■ **Task brief**:
Write out the material below word for word, from the line containing "To the nearest" through the line containing "What is the greatest value displayed?", and leave out the pictures.

■ **Given entries**:
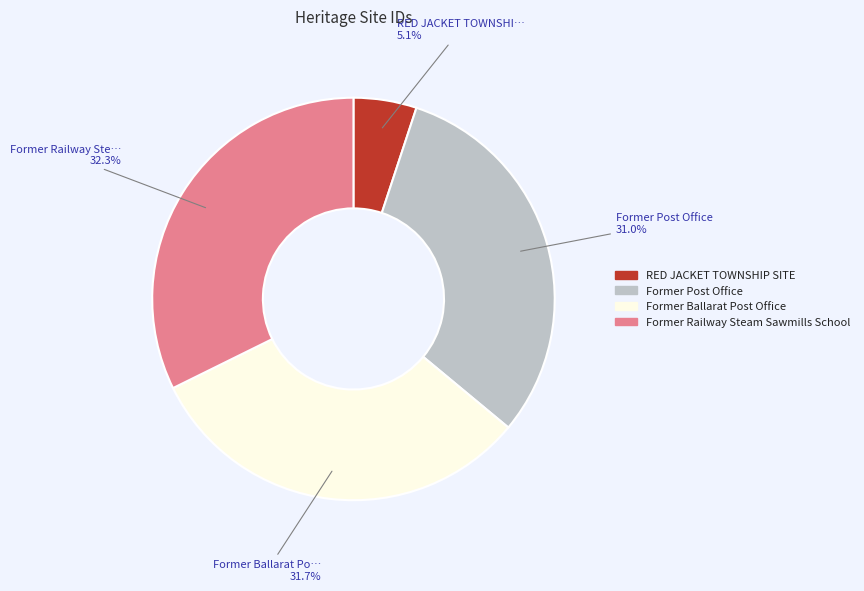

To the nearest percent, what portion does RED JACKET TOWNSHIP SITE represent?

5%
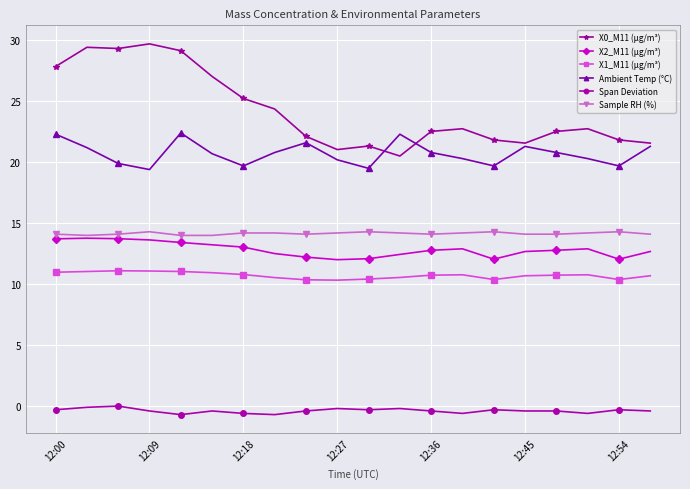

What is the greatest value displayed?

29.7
...
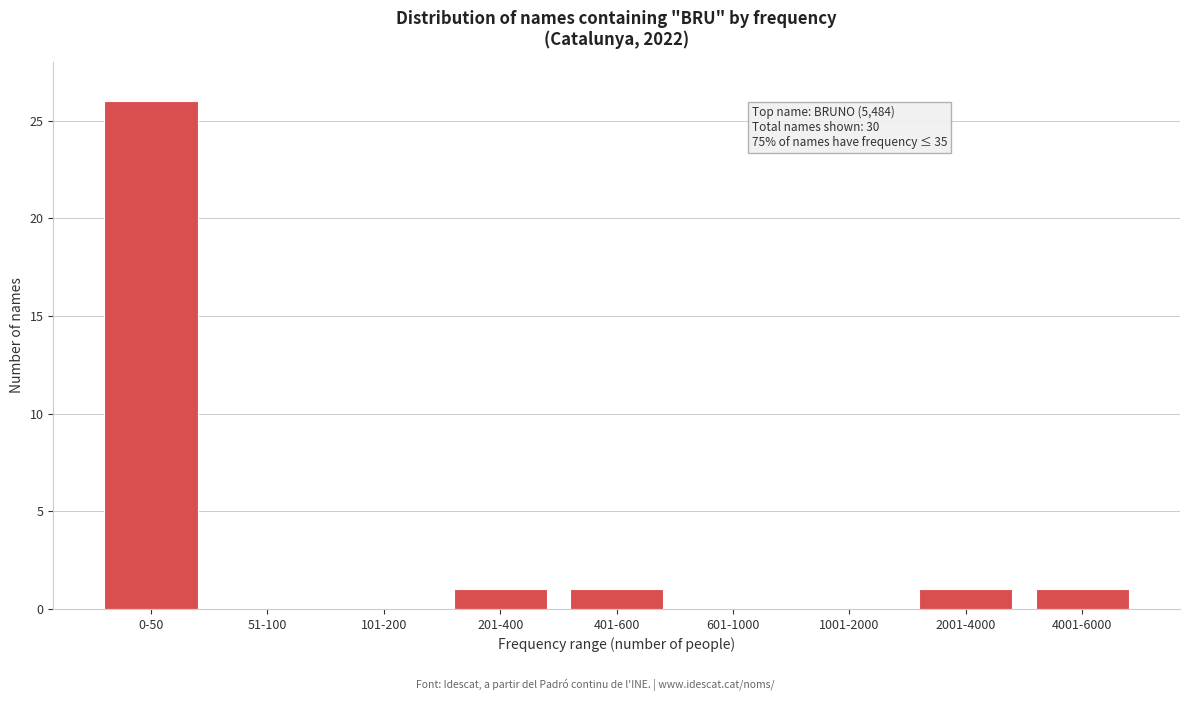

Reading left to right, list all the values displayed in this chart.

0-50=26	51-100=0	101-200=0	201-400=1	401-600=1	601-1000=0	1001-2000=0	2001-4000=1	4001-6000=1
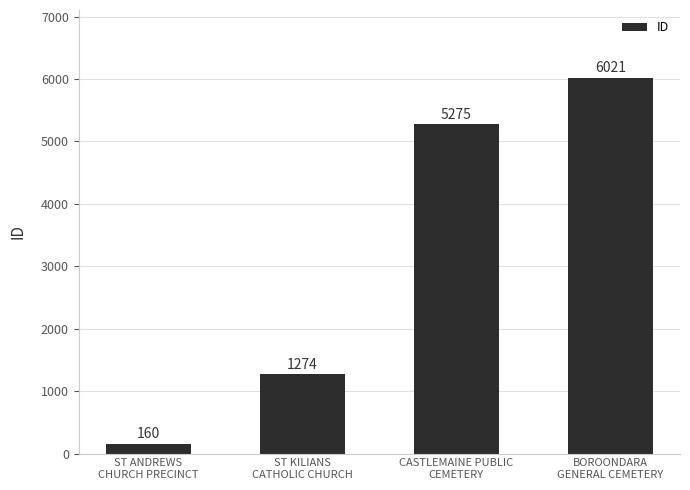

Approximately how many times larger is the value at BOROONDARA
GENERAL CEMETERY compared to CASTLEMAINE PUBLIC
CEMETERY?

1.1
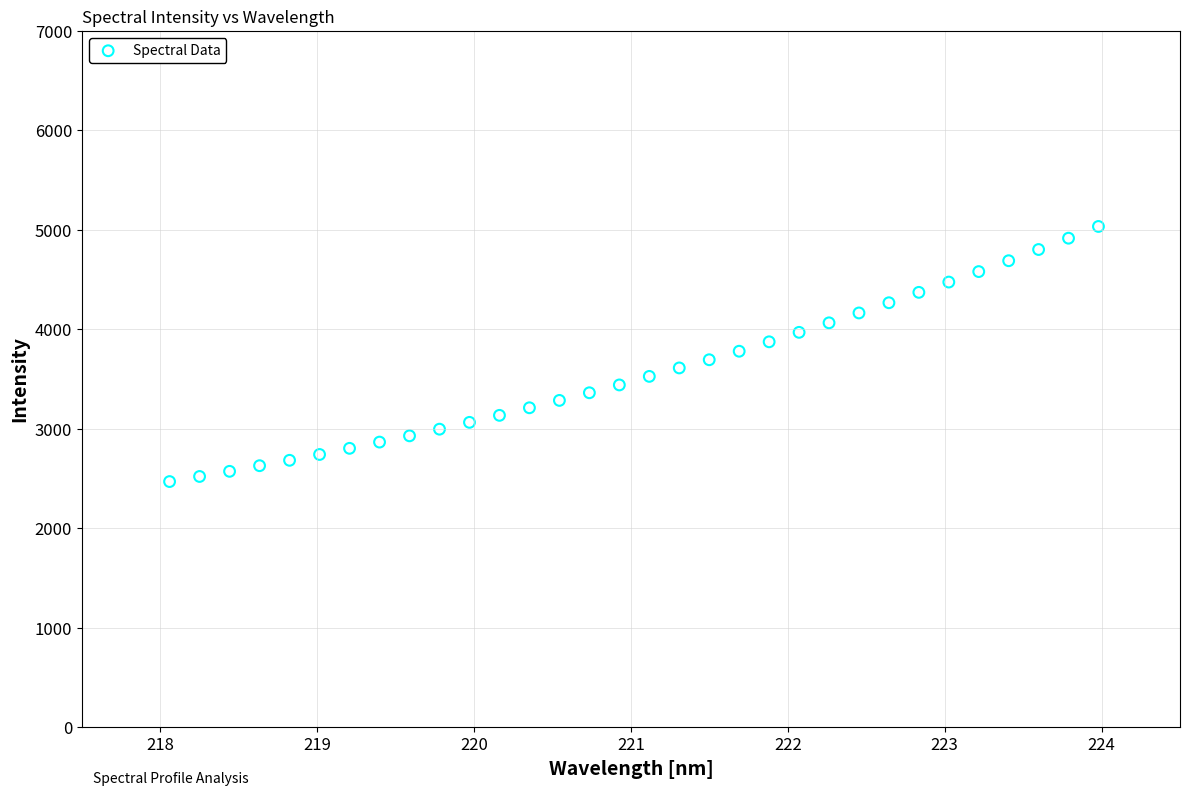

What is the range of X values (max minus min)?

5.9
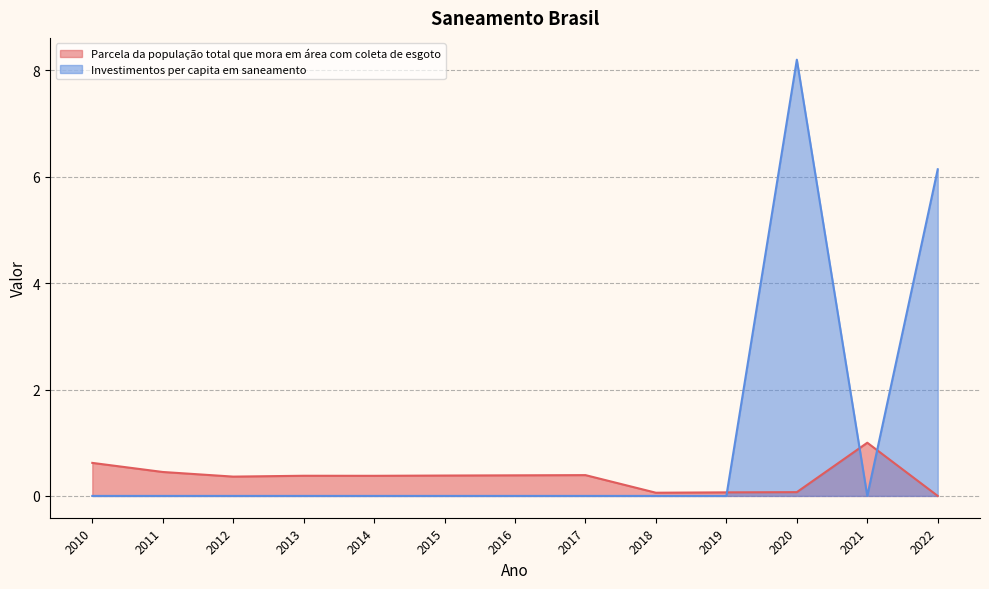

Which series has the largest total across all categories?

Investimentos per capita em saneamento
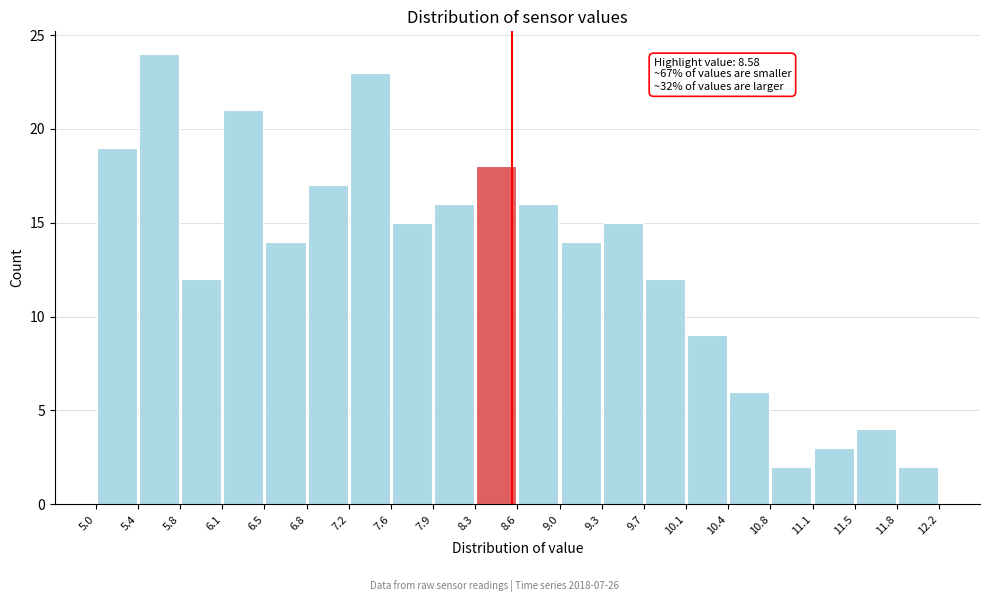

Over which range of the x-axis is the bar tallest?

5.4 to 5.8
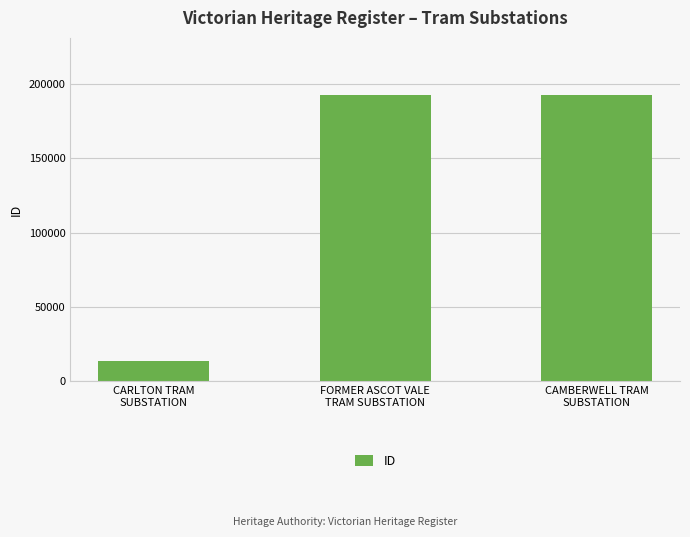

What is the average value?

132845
* * *
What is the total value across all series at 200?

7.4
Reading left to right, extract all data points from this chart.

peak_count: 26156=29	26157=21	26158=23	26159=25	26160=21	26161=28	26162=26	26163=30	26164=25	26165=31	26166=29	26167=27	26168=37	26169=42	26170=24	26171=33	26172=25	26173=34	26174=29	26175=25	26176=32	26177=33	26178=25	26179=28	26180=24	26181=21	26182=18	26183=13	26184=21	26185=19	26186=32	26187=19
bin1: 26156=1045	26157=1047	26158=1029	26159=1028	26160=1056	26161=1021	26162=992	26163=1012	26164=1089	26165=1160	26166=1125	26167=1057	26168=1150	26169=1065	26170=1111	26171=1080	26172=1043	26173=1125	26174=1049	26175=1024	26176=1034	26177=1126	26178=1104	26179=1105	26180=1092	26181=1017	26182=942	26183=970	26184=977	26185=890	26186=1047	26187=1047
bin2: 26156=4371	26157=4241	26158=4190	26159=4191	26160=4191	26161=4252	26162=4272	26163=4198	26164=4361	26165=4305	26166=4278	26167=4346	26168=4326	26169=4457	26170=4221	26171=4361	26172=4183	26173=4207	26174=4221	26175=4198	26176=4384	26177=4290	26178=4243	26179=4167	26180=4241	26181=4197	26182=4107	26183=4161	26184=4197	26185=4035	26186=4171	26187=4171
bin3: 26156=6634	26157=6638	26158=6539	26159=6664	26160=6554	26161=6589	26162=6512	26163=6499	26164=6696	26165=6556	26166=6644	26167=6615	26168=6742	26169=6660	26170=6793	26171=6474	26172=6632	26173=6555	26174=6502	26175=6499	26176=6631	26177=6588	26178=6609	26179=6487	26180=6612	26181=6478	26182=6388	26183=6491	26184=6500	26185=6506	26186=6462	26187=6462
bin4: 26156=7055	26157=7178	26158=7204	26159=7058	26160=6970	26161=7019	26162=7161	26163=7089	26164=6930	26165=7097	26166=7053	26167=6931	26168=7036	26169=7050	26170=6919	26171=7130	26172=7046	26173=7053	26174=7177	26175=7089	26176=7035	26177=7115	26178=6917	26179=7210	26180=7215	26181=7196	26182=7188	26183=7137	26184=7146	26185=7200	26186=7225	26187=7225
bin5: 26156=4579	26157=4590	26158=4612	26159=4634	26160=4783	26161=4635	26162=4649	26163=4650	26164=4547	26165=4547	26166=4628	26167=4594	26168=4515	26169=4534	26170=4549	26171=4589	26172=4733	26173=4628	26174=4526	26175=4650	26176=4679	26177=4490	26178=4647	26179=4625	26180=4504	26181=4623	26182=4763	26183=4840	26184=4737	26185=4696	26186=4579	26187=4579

■ **Final answer**:
To the nearest percent, what portion does RED JACKET TOWNSHIP SITE represent?

5%

What is the greatest value displayed?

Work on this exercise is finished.